Since the 1999 ruling, the term concubinage, which is "mostly viewed in a negative way", has increasingly fallen out of favour and been replaced in general usage with the term cohabitation.

===Philippines===

Law in the Philippines criminalizes adultery and what it terms concubinage, both of which are treated as sexual infidelity in the Family Code and deemed "crimes against chastity" under the Revised Penal Code (RPC).
In this jurisdiction, the term concubinage forms part of dualistic statutory approach to adultery that discriminates against wives. Under the law, “adultery” can only be committed by a wife and an extramarital lover and requires only that the husband provide proof of the affair. It is defined under Article 333 of the RPC.

Concubinage as committed by a husband demands a higher burden of proof, requiring the wife to provide both evidence of an affair and of the husband's keeping a mistress in the conjugal dwelling, having sexual intercourse under "scandalous circumstances" or having lived together with his mistress in any other place.
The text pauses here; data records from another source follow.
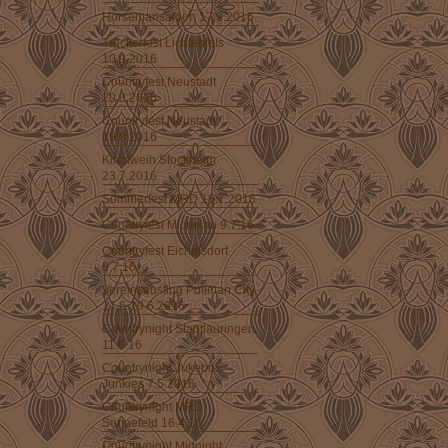
Horsemansaloon 17.9.2016
Truckerfest Lichtenfels
10.9.2016
Countryfest Neustadt
20.8.2016
Countryfest Neustadt
19.8.2016
Kirchweih Stockheim
23.7.2016
Sommerfest MRD 16.7.2016
Countryfest Michelau 9.7.16
Countryfest Eichelsdorf
8.7.16
Vereinsausflug Pullman City
17.6-19.6.2016
Countrynight Stadtlauringen
11.6.16
Countrynight Jukebox
Junkies 7.5.2016
Countrynight MRD
Sonnefeld 16.4.16
Countrynight Midnight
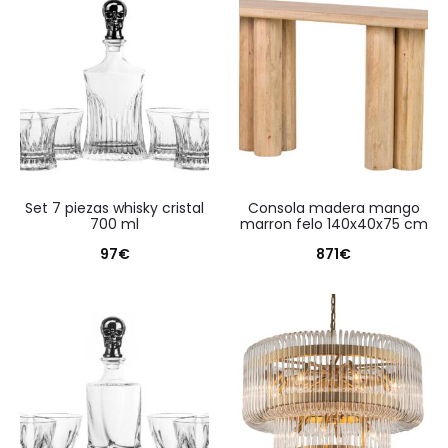
set 7 piezas whisky cristal
consola madera mango
700 ml
marron felo 140x40x75 cm
97
€
871
€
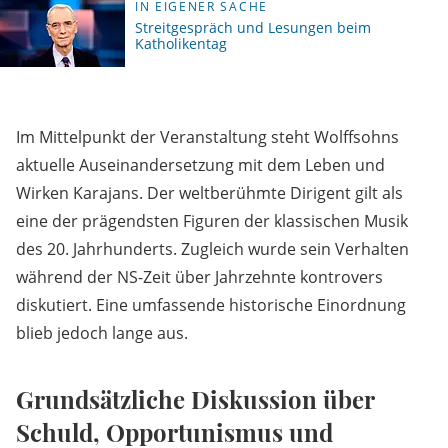
IN EIGENER SACHE
Streitgespräch und Lesungen beim
Katholikentag
Im Mittelpunkt der Veranstaltung steht Wolffsohns
aktuelle Auseinandersetzung mit dem Leben und
Wirken Karajans. Der weltberühmte Dirigent gilt als
eine der prägendsten Figuren der klassischen Musik
des 20. Jahrhunderts. Zugleich wurde sein Verhalten
während der NS-Zeit über Jahrzehnte kontrovers
diskutiert. Eine umfassende historische Einordnung
blieb jedoch lange aus.
Grundsätzliche Diskussion über
Schuld, Opportunismus und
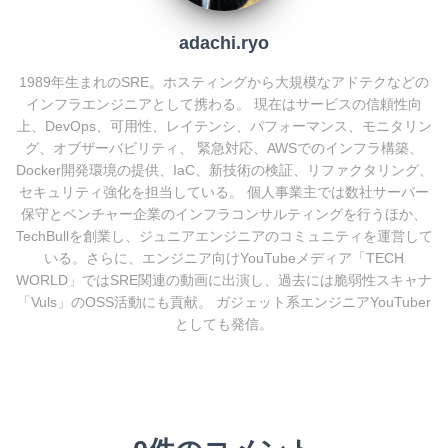
adachi.ryo
1989年生まれのSRE。ホスティングから大規模なアドテクなどの
インフラエンジニアとして携わる。 現在はサービスの信頼性向
上、DevOps、可用性、レイテンシ、パフォーマンス、モニタリン
グ、オブザーバビリティ、 緊急対応、AWSでのインフラ構築、
Docker開発環境の提供、IaC、新技術の検証、リファクタリング、
セキュリティ強化を担当している。 個人事業主では数社サーバー
保守とベンチャー企業のインフラコンサルティングを行うほか、
TechBullを創業し、ジュニアエンジニアのコミュニティを運営して
いる。さらに、エンジニア向けYouTubeメディア「TECH
WORLD」ではSRE関連の動画に出演し、過去には脆弱性スキャナ
「Vuls」のOSS活動にも貢献。 ガジェット系エンジニアYouTuber
としても発信。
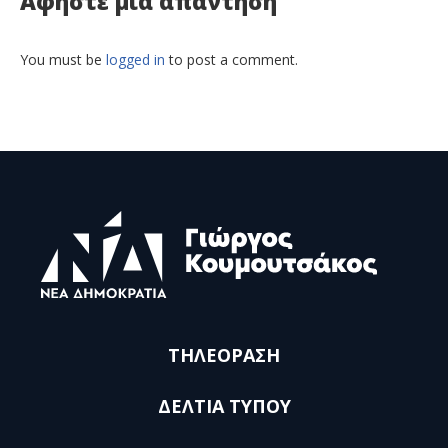
Αφήστε μια απάντηση
You must be
logged in
to post a comment.
ΤΗΛΕΟΡΑΣΗ
ΔΕΛΤΙΑ ΤΥΠΟΥ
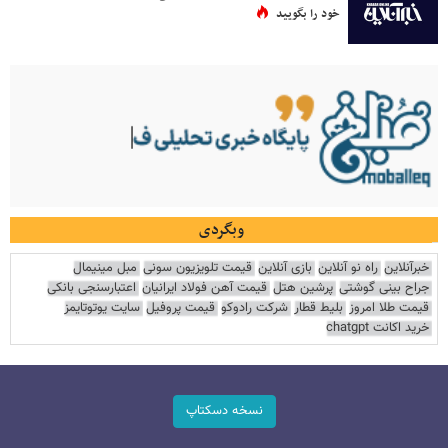
خود را بگویید
وبگردی
خبرآنلاین
راه نو آنلاین
بازی آنلاین
قیمت تلویزیون سونی
مبل مینیمال
جراح بینی گوشتی
پرشین هتل
قیمت آهن فولاد ایرانیان
اعتبارسنجی بانکی
قیمت طلا امروز
بلیط قطار
شرکت رادوکو
قیمت پروفیل
سایت یوتوتایمز
خرید اکانت chatgpt
نسخه دسکتاپ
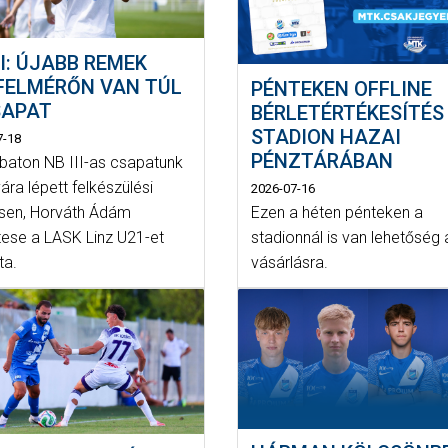
II: ÚJABB REMEK
FELMÉRŐN VAN TÚL
PÉNTEKEN OFFLINE
SAPAT
BÉRLETÉRTÉKESÍTÉS
STADION HAZAI
7-18
PÉNZTÁRÁBAN
aton NB III-as csapatunk
yára lépett felkészülési
2026-07-16
Ezen a héten pénteken a
en, Horváth Ádám
stadionnál is van lehetőség 
tese a LASK Linz U21-et
vásárlásra.
ta.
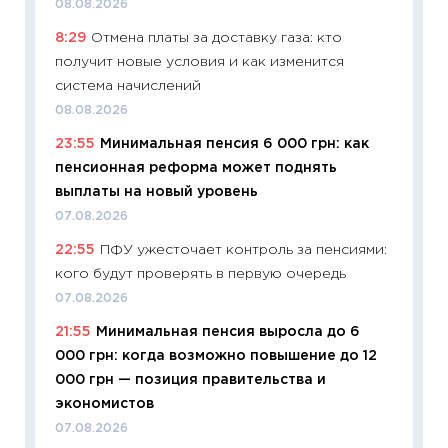
08.08.2026
11:24
Пр
8:29
Отмена платы за доставку газа: кто
образо
получит новые условия и как изменится
платит
система начислений
29.06.2
08.08.2026
11:27
Вс
23:55
Минимальная пенсия 6 000 грн: как
Украин
пенсионная реформа может поднять
универ
выплаты на новый уровень
абитур
07.08.2026
23.06.2
22:55
ПФУ ужесточает контроль за пенсиями:
11:29
До
кого будут проверять в первую очередь
что на
деклар
07.08.2026
19.06.20
21:55
Минимальная пенсия выросла до 6
000 грн: когда возможно повышение до 12
11:22
Ка
000 грн — позиция правительства и
ваканс
экономистов
11.06.20
07.08.2026
11:27
До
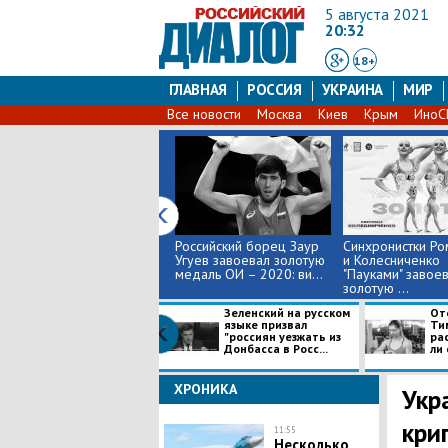
5 августа 2021
20:32
18+
ГЛАВНАЯ
РОССИЯ
УКРАИНА
МИР
Все новости
Москва
Киев
Крым
Ино
Российский борец Заур
Синхронистки Р
Угуев завоевал золотую
и Колесниченко
медаль ОИ – 2020: ви...
"Пауками" завое
золотую ...
Зеленский на русском
От
языке призвал
Ти
"россиян уезжать из
рас
Донбасса в Росс...
ли 
ХРОНИКА
Укр
кри
11:55
Несколько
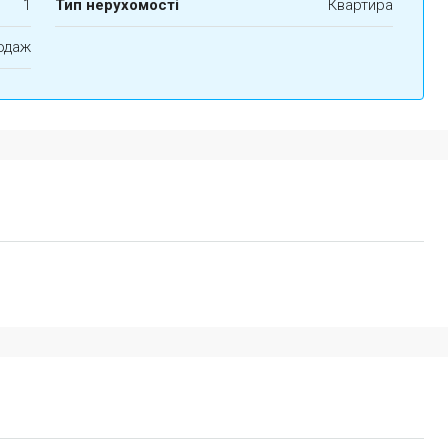
1
Тип нерухомості
Квартира
одаж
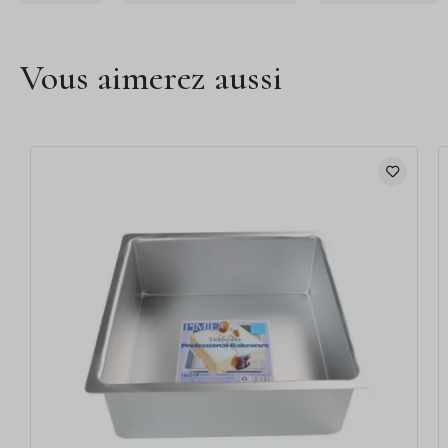
Vous aimerez aussi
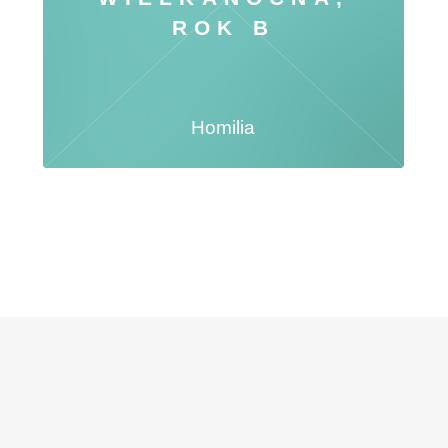
ROK B
Homilia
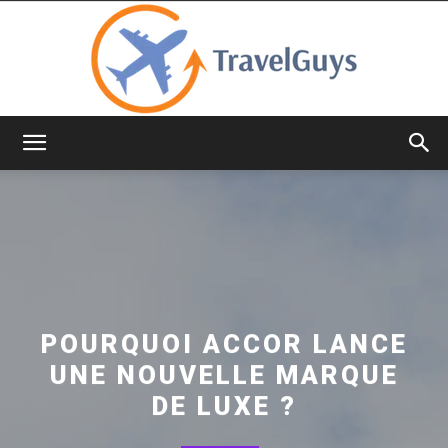
TravelGuys
POURQUOI ACCOR LANCE
UNE NOUVELLE MARQUE
DE LUXE ?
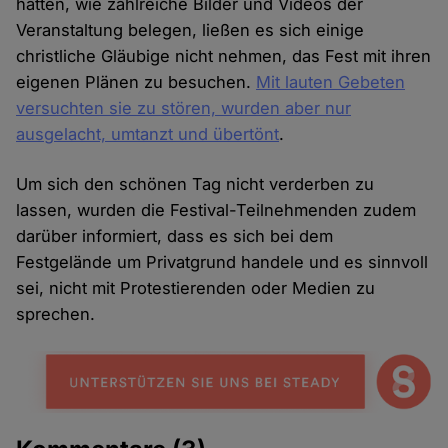
hatten, wie zahlreiche Bilder und Videos der
Veranstaltung belegen, ließen es sich einige
christliche Gläubige nicht nehmen, das Fest mit ihren
eigenen Plänen zu besuchen.
Mit lauten Gebeten
versuchten sie zu stören, wurden aber nur
ausgelacht, umtanzt und übertönt
.
Um sich den schönen Tag nicht verderben zu
lassen, wurden die Festival-Teilnehmenden zudem
darüber informiert, dass es sich bei dem
Festgelände um Privatgrund handele und es sinnvoll
sei, nicht mit Protestierenden oder Medien zu
sprechen.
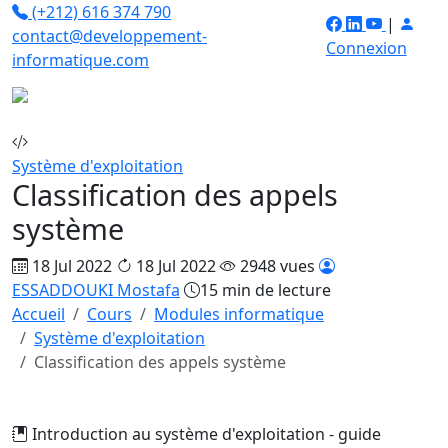
(+212) 616 374 790
|
contact@developpement-
Connexion
informatique.com
Système d'exploitation
Classification des appels
système
18 Jul 2022
18 Jul 2022
2948 vues
ESSADDOUKI Mostafa
15 min de lecture
Accueil
Cours
Modules informatique
Système d'exploitation
Classification des appels système
Introduction au système d'exploitation - guide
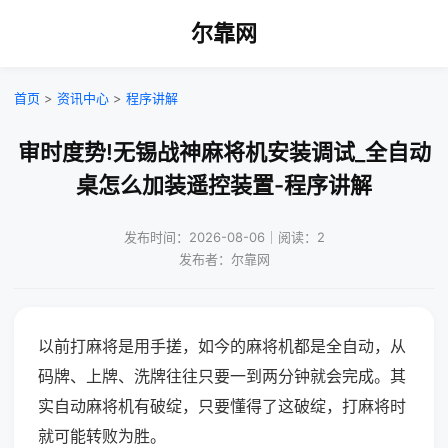
尔靠网
首页
>
资讯中心
>
程序讲解
审时度势!无锡战神麻将机安装调试_全自动
桌怎么加装遥控装置-程序讲解
发布时间：2026-08-06｜阅读：2
发布者：尔靠网
以前打麻将是用手搓，如今的麻将机都是全自动，从
码牌、上牌、洗牌往往只要一到两分钟就会完成。其
实自动麻将机有破绽，只要懂得了这破绽，打麻将时
就可能转败为胜。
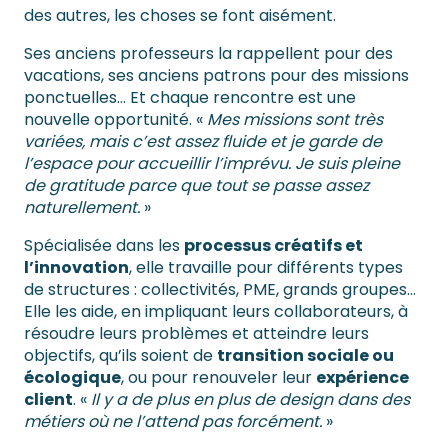
des autres, les choses se font aisément.
Ses anciens professeurs la rappellent pour des
vacations, ses anciens patrons pour des missions
ponctuelles… Et chaque rencontre est une
nouvelle opportunité. «
Mes missions sont très
variées, mais c’est assez fluide et je garde de
l’espace pour accueillir l’imprévu. Je suis pleine
de gratitude parce que tout se passe assez
naturellement.
»
Spécialisée dans les
processus créatifs et
l’innovation
, elle travaille pour différents types
de structures : collectivités, PME, grands groupes…
Elle les aide, en impliquant leurs collaborateurs, à
résoudre leurs problèmes et atteindre leurs
objectifs, qu’ils soient de
transition sociale ou
écologique
, ou pour renouveler leur
expérience
client
. «
Il y a de plus en plus de design dans des
métiers où ne l’attend pas forcément.
»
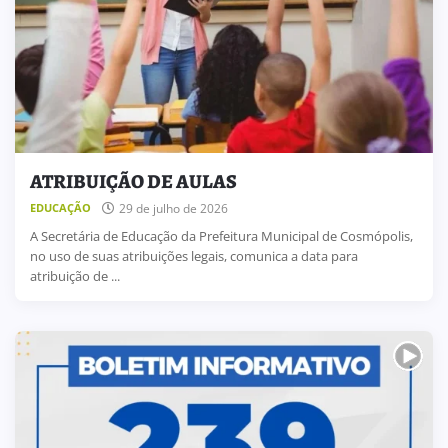
ATRIBUIÇÃO DE AULAS
29 de julho de 2026
EDUCAÇÃO
A Secretária de Educação da Prefeitura Municipal de Cosmópolis,
no uso de suas atribuições legais, comunica a data para
atribuição de ...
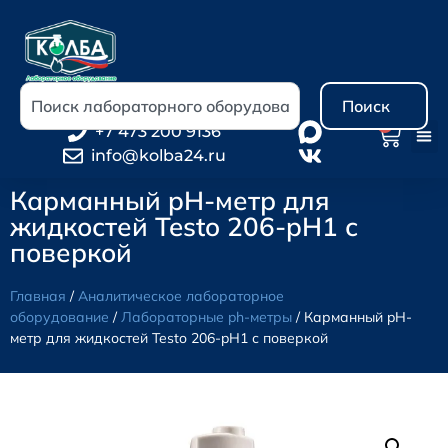
Поиск
0
+7 473 200 9136
info@kolba24.ru
Карманный pH-метр для
жидкостей Testo 206-pH1 с
поверкой
Главная
/
Аналитическое лабораторное
оборудование
/
Лабораторные ph-метры
/ Карманный pH-
метр для жидкостей Testo 206-pH1 с поверкой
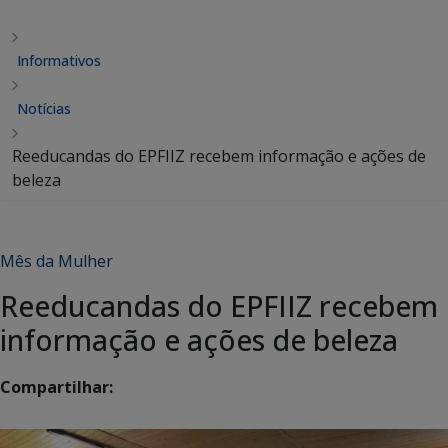
Informativos
Notícias
Reeducandas do EPFIIZ recebem informação e ações de
beleza
Mês da Mulher
Reeducandas do EPFIIZ recebem
informação e ações de beleza
Compartilhar:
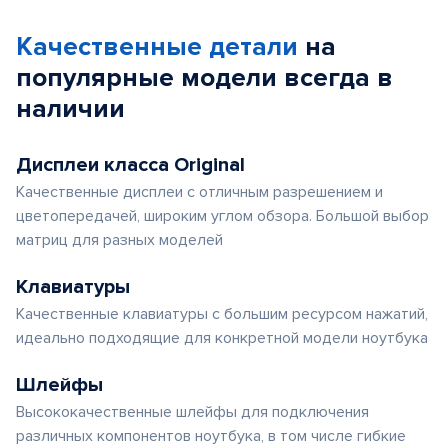
Качественные детали
на
популярные
модели
всегда в
наличии
Дисплеи класса Original
Качественные дисплеи с отличным разрешением и
цветопередачей, широким углом обзора. Большой выбор
матриц для разных моделей
Клавиатуры
Качественные клавиатуры с большим ресурсом нажатий,
идеально подходящие для конкретной модели ноутбука
Шлейфы
Высококачественные шлейфы для подключения
различных компонентов ноутбука, в том числе гибкие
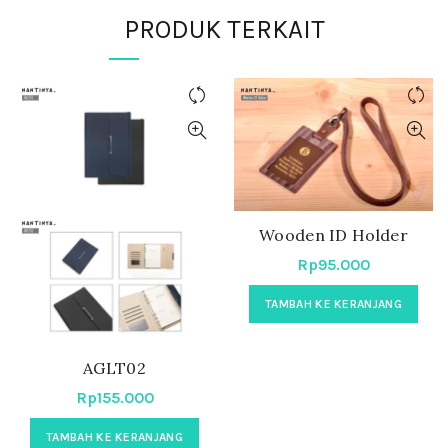
PRODUK TERKAIT
Wooden ID Holder
Rp
95.000
TAMBAH KE KERANJANG
AGLT02
Rp
155.000
TAMBAH KE KERANJANG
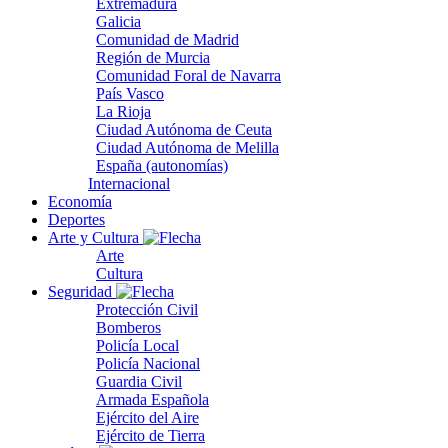
Extremadura
Galicia
Comunidad de Madrid
Región de Murcia
Comunidad Foral de Navarra
País Vasco
La Rioja
Ciudad Autónoma de Ceuta
Ciudad Autónoma de Melilla
España (autonomías)
Internacional
Economía
Deportes
Arte y Cultura
Arte
Cultura
Seguridad
Protección Civil
Bomberos
Policía Local
Policía Nacional
Guardia Civil
Armada Española
Ejército del Aire
Ejército de Tierra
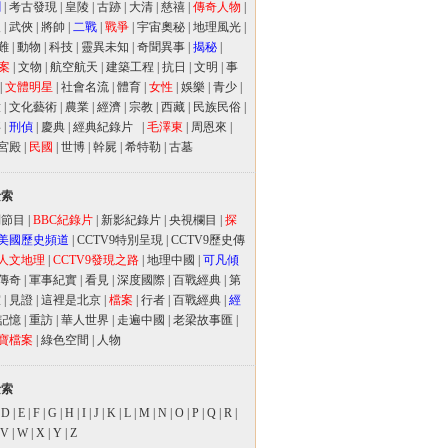
聞
|
考古發現
|
皇陵
|
古跡
|
大清
|
慈禧
|
傳奇人物
|
人
|
武俠
|
將帥
|
二戰
|
戰爭
|
宇宙奧秘
|
地理風光
|
難
|
動物
|
科技
|
靈異未知
|
奇聞異事
|
揭秘
|
案
|
文物
|
航空航天
|
建築工程
|
抗日
|
文明
|
事
|
文體明星
|
社會名流
|
體育
|
女性
|
娛樂
|
青少
|
放
|
文化藝術
|
農業
|
經濟
|
宗教
|
西藏
|
民族民俗
|
事
|
刑偵
|
慶典
|
經典紀錄片
|
毛澤東
|
周恩來
|
宮殿
|
民國
|
世博
|
幹屍
|
希特勒
|
古墓
檢索
別節目
|
BBC紀錄片
|
新影紀錄片
|
央視欄目
|
探
美國歷史頻道
|
CCTV9特別呈現
|
CCTV9歷史傳
人文地理
|
CCTV9發現之路
|
地理中國
|
可凡傾
傳奇
|
軍事紀實
|
看見
|
深度國際
|
百戰經典
|
第
室
|
見證
|
這裡是北京
|
檔案
|
行者
|
百戰經典
|
經
記憶
|
重訪
|
華人世界
|
走遍中國
|
老梁故事匯
|
寶檔案
|
綠色空間
|
人物
檢索
|
D
|
E
|
F
|
G
|
H
|
I
|
J
|
K
|
L
|
M
|
N
|
O
|
P
|
Q
|
R
|
V
|
W
|
X
|
Y
|
Z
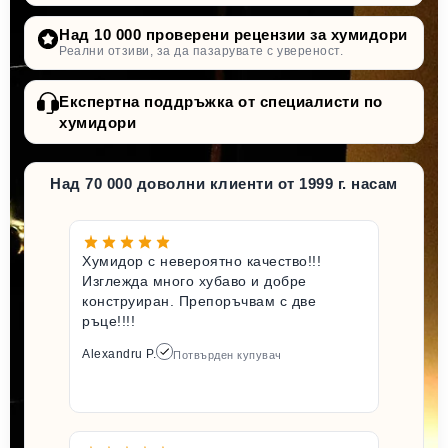
Над 10 000 проверени рецензии за хумидори
Реални отзиви, за да пазарувате с увереност.
Експертна поддръжка от специалисти по
хумидори
Над 70 000 доволни клиенти от 1999 г. насам
Хумидор с невероятно качество!!!
Изглежда много хубаво и добре
конструиран. Препоръчвам с две
ръце!!!!
Alexandru P.
Потвърден купувач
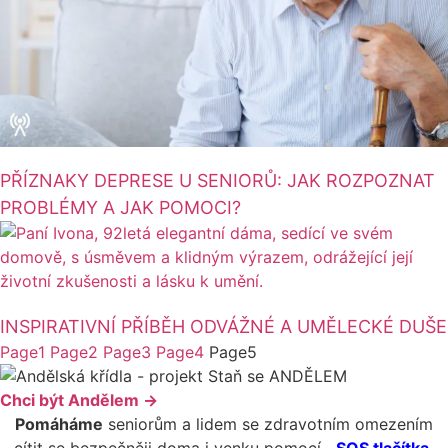
PŘÍZNAKY DEPRESE U SENIORŮ: JAK ROZPOZNAT
PROBLÉMY A JAK POMOCI?
INSPIRATIVNÍ PŘÍBĚH ODVÁŽNÉ A UMĚLECKÉ DUŠE
Page
1
Page
2
Page
3
Page
4
Page
5
Chci být Andělem →
Pomáháme
seniorům a lidem se zdravotním omezením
It is defined under Article 334 of the RPC.

The sentencing is also different and forms part of a broader pattern of sexually discriminatory legislation in the Philippines, where there is also no divorce law.

===United States===

The term was used in the US legal system, notably in Louisiana, with a similar meaning to that in the French legal system, well into the 20th century.

Little similarity remains between modern US laws on cohabitation and historical laws on concubinage, which, as constitutional prohibitions on discrimination between children have advanced has been labelled "reminiscent of a bygone era" and "no longer a distinct entity subject to clearly defined rules".

==See also==
- Concubinage in Canada

==Notes==
1."[marriage] seems to have had a double object, first, to establish between husband and wife, perfect equality of rank, of condition and of dignity, honor, dignitas; it is this which distinguishes it precisely from concubinatus, called as well inaequale conjugium."
2."Marriage implied the intention of the husband to have a legal wife, to raise her to his rank, to make her his equal, and the corresponding intent of the wife; this was called the affectio maritalis (‘marital affection’)."